Cette paroisse s'inscrit dans le cadre plus grand du Doyenné du Creusot, l'un des 12 qui composent le Diocèse d'Autun, Chalon et Mâcon.

Paroisse Saint-Martin du Partage

8 Place Salengro

71210 Montchanin

Tél. 03 85 73 91 00

 paroisse.montchanin@wanadoo.fr

et aussi

Site du doyenné du Creusot, cliquez ici

 

 

Montchanin, Ecuisses, St-Eusèbe,
St-Julien-sur-Dheune, St-Laurent d'Andenay,
St-Martin d'Auxy

 

Eglise

St Eusèbe de Verceil

à St Eusèbe

Paroisse Saint Martin du Partage

 

HISTORIQUE

 La paroisse de Saint-Eusèbe existait déjà vers 630 (époque du roi Dagobert). Durant de longues années, elle s'appela Saint-Eusèbe-des-Bois. 

Une église a été construite vers 1450, entourée du cimetière. Quelques siècles plus tard, elle menaçait ruine…

En 1869, il fut décidé la construction d'une nouvelle église, au hameau de Montchanin-le-Haut, là où vivait alors la majorité de la population. Mais la guerre de 1870 arrêta ce projet. 

Une église, dans le style architectural de l'époque (néo-roman), a été construite à l'emplacement de l'ancienne, en 1892.   

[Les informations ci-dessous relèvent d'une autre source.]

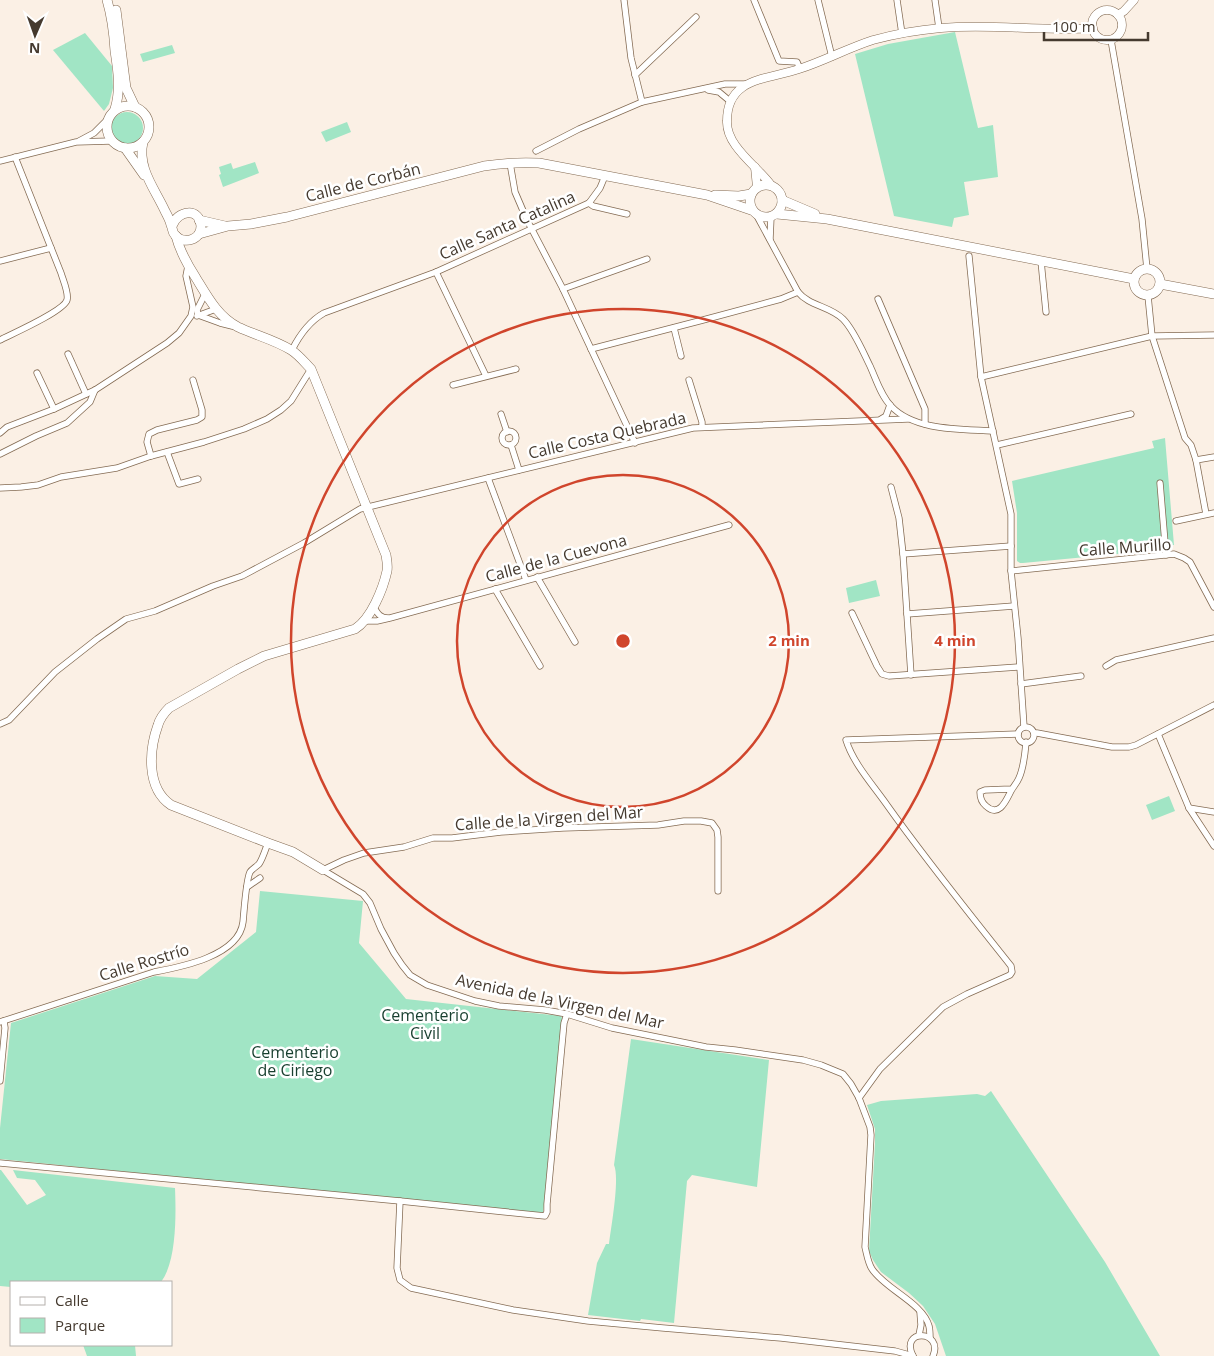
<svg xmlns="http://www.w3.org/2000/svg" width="1214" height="1356" viewBox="0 0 1214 1356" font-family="'Open Sans',sans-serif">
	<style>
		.green { fill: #a1e5c5 }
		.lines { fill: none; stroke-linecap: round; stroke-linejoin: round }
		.minor-casing { stroke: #846b53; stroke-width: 7 }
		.tertiary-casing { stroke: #846b53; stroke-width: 9 }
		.secondary-casing { stroke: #846b53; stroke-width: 10 }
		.primary-casing { stroke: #846b53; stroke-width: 10 }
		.minor { stroke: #fff; stroke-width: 5.5 }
		.tertiary { stroke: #fff; stroke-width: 8 }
		.secondary { stroke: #fff; stroke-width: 9 }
		.primary { stroke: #fff; stroke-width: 9 }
		.ring { fill: none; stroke: #d0452c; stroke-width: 2.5 }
		.labels { text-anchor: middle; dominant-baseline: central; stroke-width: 5; stroke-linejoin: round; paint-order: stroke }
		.street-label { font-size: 16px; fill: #453a2f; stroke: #fff }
		.park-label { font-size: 16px; fill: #183f2f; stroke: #fff }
		.centre { fill: #d0452c; stroke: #fff; stroke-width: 2.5 }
		.ring-label { font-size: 15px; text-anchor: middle; font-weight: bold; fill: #d0452c; stroke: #fff; stroke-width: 5; stroke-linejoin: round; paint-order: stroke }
	</style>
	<rect width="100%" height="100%" fill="#fbf0e5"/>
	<g class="green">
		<polygon points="955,32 978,128 993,125 998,177 964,182 969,215 954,218 952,227 894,216 855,54 888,44"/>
		<polygon points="85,33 112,66 113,88 109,104 104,111 53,50"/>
		<polygon points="172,45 175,53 143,62 140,54"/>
		<circle cx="127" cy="128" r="16"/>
		<polygon points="347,122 351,132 326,142 321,132"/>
		<polygon points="255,162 259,173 223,187 219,175 221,174 219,167 231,163 233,169"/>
		<polygon points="1165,438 1174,545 1128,550 1128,553 1023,563 1020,563 1017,561 1017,513 1012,481 1154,448 1152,441"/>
		<polygon points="876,580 880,596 849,603 846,588"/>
		<polygon points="1169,796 1175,811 1152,820 1146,805"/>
		<polygon points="260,891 363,901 359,943 406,999 561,1016 562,1018 543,1214 0,1159 0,1128 11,1023 155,976 197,979 256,932"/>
		<path d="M631,1039L769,1060L757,1187L692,1175L687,1181L674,1323L641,1319L640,1321L588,1315L597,1263L606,1244H609C611,1227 620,1178 614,1165Z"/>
		<polygon points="991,1091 1105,1262 1160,1356 946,1356 935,1324 923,1306 909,1293 881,1272 873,1260 869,1251 875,1143 875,1129 867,1105 881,1101 977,1094 985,1096"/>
		<path d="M0,1170H1L27,1205L46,1195L35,1180L17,1178L13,1170L175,1188C176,1213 177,1261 161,1282H11V1287L0,1286Z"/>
		<polygon points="83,1345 135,1345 136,1356 87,1356"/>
	</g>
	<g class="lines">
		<defs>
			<g id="minor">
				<polyline points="624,0 631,58 642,102"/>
				<polyline points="754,0 779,61 797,62 800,69"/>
				<polyline points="818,0 832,57"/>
				<polyline points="897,0 902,34"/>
				<polyline points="935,0 939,28"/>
				<polyline points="1111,40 1142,219 1147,269"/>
				<polyline points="635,75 696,17"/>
				<polyline points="708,90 719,92 731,102"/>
				<polyline points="79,141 94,133 107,120"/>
				<polyline points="536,151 579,129 642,102 725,84 745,84"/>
				<polyline points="0,161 76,142 111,141"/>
				<polyline points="510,163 515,192 527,220 563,289 635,443"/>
				<polyline points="589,203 593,206 627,214"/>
				<path d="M757,216L798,292C809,306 830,306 843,319C854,330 863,352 870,366C876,379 881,396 891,406C914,431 961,429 993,431"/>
				<polyline points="770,239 771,217"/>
				<polyline points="969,256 981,377 1011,514 1011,571 1018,638 1024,727"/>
				<polyline points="0,261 51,248"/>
				<polyline points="1041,261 1046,312"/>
				<polyline points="436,272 486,376"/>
				<polyline points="563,289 647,259"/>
				<polyline points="1148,296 1152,336 1185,438 1191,445 1196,460 1206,514"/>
				<polyline points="878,299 925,409 925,424"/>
				<polyline points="198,315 220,323 232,326"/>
				<polyline points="198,315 197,310 205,294"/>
				<polyline points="197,316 216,309"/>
				<polyline points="674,328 681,356"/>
				<path d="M0,340C12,334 64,311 67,300C69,293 63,280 61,273L15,157"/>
				<polyline points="591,349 703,320 781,299 798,292"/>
				<path d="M292,350C299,336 310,321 324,313L436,272L589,203L600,188L605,176"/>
				<polyline points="68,354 86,394"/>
				<polyline points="37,373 54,409"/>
				<polyline points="981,377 1152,336 1214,335"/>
				<polyline points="689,380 702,422 702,427"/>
				<polyline points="453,385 516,369"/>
				<polyline points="501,414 507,432"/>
				<polyline points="881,419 886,416 890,405"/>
				<circle cx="509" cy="438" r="7"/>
				<polyline points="0,433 7,427 54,409 95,390 167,343 179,333 191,316 193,307 186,276 188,266"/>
				<polyline points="511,445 519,470"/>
				<polyline points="997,445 1131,414"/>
				<polyline points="167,452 179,484 198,479"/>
				<polyline points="0,454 36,436 67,423 90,402 95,390"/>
				<polyline points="151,456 147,442 149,434 157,430 197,420 202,417 202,410 193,380"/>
				<polyline points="1196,460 1214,457"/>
				<polyline points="488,478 526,580"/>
				<polyline points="1160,483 1166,555"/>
				<polyline points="891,487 899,518 903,554 911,675"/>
				<polyline points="0,488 21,487 38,485 61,477 117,468 151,456 204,442 244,429 267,419 281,410 291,401 311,369"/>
				<polyline points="1176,521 1214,513"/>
				<polyline points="903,554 1011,546"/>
				<polyline points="1011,571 1174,554 1184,558 1190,562 1214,607"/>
				<polyline points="537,577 575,642"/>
				<polyline points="495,589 540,666"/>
				<path d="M373,606C377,612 379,618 388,618"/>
				<polyline points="852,613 877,666 882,674 889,676 1019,667"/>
				<polyline points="907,614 1014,606"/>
				<polyline points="365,621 377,621 390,618 729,525"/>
				<polyline points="1106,666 1116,660 1214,638"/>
				<polyline points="1021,684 1081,676"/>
				<polyline points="0,724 9,720 55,672 97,639 126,619 155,611 213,586 242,576 304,543 360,509 693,428 908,419"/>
				<circle cx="1026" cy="735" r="8"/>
				<polyline points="1034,733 1037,733 1112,747 1129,747 1136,745 1214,705"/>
				<polyline points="1158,734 1189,808 1214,846"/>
				<path d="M1011,789L985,790L980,792C980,798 981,802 986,806C999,818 1006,801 1011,791C1013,787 1017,783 1019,778C1024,767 1025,754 1026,742"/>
				<polyline points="1189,808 1214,812"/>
				<path d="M323,870L363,894L370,903L381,929L394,953L402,965L410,975L427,985L475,1001L499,1006L545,1010L567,1014L612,1028L706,1047L735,1050L803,1060L821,1065L843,1074L851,1084L859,1098L870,1127L871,1135L865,1247C867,1255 868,1263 872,1269C885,1289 923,1303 929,1326C930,1330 930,1334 930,1338"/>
				<polyline points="323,870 344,860 364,853 404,847 433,838 452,838 501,832 563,828 658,825 684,821 701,821 712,823 717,830 718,837 718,891"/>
				<polyline points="247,887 260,878"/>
				<path d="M0,1022L154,972C181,967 239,956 243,922C244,912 246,880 250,872C252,869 256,867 259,864C263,858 265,850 268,843"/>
				<polyline points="0,1081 5,1028 4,1021"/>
				<path d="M859,1098L880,1069L943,1007L967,994L1010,975L1012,972L1011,966C969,913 926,860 887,805C873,785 853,763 846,740L1018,734"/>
				<polyline points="0,1163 400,1201 545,1216 547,1212 547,1204 564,1023 567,1014"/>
				<polyline points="400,1201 397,1268 400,1280 411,1288 513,1310 588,1321 663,1328 781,1338 895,1351 913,1356"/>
				<polyline points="919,1335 921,1325 920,1312"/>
				<path d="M913,1356C899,1328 944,1330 933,1356"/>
			</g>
			<g id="tertiary">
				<circle cx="1107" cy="25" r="15"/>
				<polyline points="1118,15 1124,11 1134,0"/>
				<polyline points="755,167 757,187"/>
				<path d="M771,185C757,166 726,146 727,121C727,77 767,80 799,69C824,61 848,48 873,40C895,34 918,30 941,28C991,23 1042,32 1093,28"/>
			</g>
			<g id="secondary">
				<circle cx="766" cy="201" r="16"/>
				<polyline points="715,195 739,196 751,194"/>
				<polyline points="782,200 815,214"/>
				<polyline points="777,214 827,219 1134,279"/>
				<polyline points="199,220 225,226"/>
				<path d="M199,234L228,226L251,224L287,217L484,166C503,163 520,162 539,163L707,195L751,210"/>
				<path d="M176,236C180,252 187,264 196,278C207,296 218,317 238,327C255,335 275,340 291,350C299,355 305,363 311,369L386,555C387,561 388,566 387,571C383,589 371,619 355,629L264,656L238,669L169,708C164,713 160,718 158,725C149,750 146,788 171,805L268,843L293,852L323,870"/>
				<circle cx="1147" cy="282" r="13"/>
				<polyline points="1160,284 1214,294"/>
			</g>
			<g id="primary">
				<path d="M107,0C112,17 114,34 115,51C118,71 121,89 115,109"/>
				<polyline points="116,10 126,88 135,107"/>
				<circle cx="128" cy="127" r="21"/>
				<path d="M143,142C137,168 155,189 165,211C167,215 170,220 171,225C173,229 172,232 175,235C184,245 201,240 201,226C200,208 178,209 172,226"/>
				<polyline points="125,148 144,175"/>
			</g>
		</defs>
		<use href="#minor" class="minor-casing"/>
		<use href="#tertiary" class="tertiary-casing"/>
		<use href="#secondary" class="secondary-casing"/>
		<use href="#primary" class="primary-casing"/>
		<use href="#minor" class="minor"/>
		<use href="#tertiary" class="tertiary"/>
		<use href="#secondary" class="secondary"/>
		<use href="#primary" class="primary"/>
	</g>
	<g class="ring">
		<circle cx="623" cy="641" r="166"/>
		<circle cx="623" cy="641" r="332"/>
	</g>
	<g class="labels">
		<g class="street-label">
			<text transform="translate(363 182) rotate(-14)">Calle de Corbán</text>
			<text transform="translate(507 225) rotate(-24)">Calle Santa Catalina</text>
			<text transform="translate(607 435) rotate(-13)">Calle Costa Quebrada</text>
			<text transform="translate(1125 547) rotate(-4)">Calle Murillo</text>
			<text transform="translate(556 558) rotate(-15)">Calle de la Cuevona</text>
			<text transform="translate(549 818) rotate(-4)">Calle de la Virgen del Mar</text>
			<text transform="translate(144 962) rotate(-17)">Calle Rostrío</text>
			<text transform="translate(560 1001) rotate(12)">Avenida de la Virgen del Mar</text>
		</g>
		<g class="park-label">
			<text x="425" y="1015">Cementerio<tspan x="425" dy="18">Civil</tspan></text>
			<text x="295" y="1052">Cementerio<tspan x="295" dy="18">de Ciriego</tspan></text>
		</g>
	</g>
	<circle cx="623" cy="641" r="8" class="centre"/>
	<g class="ring-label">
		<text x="789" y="646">2 min</text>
		<text x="955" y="646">4 min</text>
	</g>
	<rect x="10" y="1281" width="162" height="65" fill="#ffffff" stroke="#b5b0ac"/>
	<rect x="20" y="1297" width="25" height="8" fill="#ffffff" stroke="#b5b0ac"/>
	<text x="55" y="1306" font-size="15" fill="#453a2f">Calle</text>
	<rect x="20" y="1318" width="25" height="15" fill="#a1e5c5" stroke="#b5b0ac"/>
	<text x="55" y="1331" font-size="15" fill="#453a2f">Parque</text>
	<g transform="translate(35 35) rotate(182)" stroke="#ffffff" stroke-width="4" paint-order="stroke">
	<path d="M0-4L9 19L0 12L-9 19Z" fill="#453a2f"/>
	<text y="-8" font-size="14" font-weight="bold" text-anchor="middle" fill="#453a2f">N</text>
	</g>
	<path d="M1044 32v8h104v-8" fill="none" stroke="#453a2f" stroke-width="2.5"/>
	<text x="1052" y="32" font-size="15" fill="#453a2f" stroke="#ffffff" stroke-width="4" paint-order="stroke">100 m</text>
</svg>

Le clocher ne sera érigé qu'en 1905.

Saint Eusèbe, né en Sardaigne vers l’an 290, étudia à Rome.

C’est à son époque, en 313, que l’empereur Constantin accorda la liberté de culte aux chrétiens.

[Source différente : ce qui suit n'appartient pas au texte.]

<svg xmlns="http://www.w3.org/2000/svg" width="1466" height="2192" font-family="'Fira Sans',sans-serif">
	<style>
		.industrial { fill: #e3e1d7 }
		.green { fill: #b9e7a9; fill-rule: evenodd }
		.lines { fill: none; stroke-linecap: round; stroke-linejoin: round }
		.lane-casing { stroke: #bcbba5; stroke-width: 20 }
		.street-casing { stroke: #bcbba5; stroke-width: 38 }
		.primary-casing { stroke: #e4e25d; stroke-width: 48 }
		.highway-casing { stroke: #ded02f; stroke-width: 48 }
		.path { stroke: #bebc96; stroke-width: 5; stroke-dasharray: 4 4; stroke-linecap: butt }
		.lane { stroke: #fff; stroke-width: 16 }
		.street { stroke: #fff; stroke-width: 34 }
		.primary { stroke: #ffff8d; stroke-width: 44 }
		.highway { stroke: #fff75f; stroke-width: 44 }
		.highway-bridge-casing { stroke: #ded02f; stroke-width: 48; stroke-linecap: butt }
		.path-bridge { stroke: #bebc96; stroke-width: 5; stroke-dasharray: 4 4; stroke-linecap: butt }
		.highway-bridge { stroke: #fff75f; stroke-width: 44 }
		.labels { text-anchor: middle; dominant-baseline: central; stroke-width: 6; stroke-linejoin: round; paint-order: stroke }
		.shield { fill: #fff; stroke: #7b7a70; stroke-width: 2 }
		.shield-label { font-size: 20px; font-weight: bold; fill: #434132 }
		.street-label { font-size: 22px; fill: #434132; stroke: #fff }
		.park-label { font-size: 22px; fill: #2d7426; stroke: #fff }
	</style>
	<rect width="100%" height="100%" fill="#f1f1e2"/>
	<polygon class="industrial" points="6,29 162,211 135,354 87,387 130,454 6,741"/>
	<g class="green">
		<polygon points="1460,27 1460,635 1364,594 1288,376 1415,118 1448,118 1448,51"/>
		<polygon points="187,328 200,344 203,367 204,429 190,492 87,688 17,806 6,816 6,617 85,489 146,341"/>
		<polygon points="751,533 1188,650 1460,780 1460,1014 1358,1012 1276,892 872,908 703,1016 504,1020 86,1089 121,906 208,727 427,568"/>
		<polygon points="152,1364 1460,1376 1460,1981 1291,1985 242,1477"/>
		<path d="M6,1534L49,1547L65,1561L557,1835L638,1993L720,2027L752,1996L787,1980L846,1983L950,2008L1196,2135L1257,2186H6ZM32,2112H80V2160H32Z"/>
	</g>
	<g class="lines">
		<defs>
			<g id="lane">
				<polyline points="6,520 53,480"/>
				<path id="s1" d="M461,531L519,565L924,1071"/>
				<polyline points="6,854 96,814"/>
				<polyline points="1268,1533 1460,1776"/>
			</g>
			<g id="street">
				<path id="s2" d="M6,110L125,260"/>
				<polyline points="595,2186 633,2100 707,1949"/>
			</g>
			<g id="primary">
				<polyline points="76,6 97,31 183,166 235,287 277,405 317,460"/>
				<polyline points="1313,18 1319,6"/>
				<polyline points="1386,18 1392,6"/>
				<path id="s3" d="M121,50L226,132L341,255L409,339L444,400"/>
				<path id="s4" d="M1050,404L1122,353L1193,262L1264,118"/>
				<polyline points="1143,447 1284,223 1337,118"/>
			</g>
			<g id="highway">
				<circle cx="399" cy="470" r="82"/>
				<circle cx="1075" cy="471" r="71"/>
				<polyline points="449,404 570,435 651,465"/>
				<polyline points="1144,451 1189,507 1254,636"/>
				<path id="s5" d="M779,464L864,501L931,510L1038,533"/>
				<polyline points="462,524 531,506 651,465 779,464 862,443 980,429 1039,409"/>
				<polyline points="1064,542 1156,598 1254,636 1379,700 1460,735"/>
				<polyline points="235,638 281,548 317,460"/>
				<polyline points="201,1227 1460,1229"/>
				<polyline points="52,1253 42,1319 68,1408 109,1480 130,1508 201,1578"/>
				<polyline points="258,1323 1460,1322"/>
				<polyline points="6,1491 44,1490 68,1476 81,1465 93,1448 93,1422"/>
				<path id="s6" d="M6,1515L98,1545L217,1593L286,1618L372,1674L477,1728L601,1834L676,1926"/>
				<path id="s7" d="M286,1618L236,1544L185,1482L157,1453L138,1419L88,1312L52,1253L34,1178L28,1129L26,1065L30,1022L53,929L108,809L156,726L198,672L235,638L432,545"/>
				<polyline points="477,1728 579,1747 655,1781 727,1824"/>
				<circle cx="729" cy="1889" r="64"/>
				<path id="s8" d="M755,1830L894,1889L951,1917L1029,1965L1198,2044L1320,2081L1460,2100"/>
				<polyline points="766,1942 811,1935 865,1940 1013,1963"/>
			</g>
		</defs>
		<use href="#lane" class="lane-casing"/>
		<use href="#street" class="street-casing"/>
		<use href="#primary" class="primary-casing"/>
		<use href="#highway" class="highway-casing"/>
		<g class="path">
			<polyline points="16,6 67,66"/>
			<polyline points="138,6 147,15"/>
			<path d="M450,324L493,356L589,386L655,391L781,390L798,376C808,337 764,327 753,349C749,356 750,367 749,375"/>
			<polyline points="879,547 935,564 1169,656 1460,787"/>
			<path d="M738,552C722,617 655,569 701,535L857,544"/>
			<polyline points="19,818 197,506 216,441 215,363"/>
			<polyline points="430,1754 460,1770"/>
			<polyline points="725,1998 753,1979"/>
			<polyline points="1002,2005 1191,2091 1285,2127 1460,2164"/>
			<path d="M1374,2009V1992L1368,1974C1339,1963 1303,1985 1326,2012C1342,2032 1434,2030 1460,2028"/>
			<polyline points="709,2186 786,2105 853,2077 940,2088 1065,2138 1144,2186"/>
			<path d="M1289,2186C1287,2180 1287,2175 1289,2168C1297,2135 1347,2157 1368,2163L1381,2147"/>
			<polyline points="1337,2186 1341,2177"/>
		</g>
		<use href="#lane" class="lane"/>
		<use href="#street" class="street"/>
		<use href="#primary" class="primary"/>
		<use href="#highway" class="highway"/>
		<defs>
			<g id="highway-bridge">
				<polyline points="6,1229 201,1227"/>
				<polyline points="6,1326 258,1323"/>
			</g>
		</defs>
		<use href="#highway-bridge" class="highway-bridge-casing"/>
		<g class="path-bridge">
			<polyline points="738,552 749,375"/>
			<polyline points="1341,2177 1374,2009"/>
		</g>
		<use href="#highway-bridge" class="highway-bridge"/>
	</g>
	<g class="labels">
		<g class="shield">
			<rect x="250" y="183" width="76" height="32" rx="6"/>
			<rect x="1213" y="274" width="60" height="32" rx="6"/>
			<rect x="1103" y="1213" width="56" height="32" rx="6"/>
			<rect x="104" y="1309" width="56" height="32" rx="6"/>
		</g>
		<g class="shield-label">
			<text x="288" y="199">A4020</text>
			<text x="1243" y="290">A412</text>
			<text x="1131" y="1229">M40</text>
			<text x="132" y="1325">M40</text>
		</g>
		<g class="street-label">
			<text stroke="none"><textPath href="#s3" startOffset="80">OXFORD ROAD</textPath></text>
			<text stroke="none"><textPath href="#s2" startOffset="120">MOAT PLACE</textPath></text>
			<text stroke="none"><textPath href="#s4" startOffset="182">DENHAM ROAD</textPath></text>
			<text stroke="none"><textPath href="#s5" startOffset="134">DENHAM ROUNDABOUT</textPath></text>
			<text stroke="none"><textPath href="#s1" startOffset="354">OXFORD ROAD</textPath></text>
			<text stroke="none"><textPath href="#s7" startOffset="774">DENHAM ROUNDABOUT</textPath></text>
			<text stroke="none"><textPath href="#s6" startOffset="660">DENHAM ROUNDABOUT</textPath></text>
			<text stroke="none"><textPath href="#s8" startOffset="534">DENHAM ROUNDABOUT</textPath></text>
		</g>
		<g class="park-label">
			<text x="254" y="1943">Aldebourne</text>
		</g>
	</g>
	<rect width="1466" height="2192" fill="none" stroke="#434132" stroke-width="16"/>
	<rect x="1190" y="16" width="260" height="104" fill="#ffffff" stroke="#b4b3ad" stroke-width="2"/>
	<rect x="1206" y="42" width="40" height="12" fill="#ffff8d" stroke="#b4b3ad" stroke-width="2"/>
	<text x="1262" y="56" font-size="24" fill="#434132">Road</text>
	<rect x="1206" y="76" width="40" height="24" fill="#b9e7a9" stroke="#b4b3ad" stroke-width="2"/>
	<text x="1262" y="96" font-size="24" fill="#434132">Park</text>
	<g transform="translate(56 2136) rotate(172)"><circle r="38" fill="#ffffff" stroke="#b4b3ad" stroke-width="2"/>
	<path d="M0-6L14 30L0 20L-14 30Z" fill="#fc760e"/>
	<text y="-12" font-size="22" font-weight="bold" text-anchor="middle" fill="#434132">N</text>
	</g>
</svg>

Elu évêque de Verceil (Italie) en 345, il lutta contre les hérésies.

Contraint à l'exil en Orient, il retrouva Verceil en 363 et y mourut le 1er août 371. 

Il est considéré comme martyr à cause de ses épreuves endurées pour la vraie foi.

 

STATUAIRE 

 Au-dessus de la porte de la sacristie, une Vierge de Pitié (Pietà) en pierre blanche, de style médiéval populaire et naïf. 

                                L'église de Saint-Eusèbe présente essentiellement des moulages polychromes de 1900. Ces œuvres présentent maintenant un grand intérêt par l'iconographie, la symbolique, mais aussi par la qualité du dessin, inspiré de la grande peinture.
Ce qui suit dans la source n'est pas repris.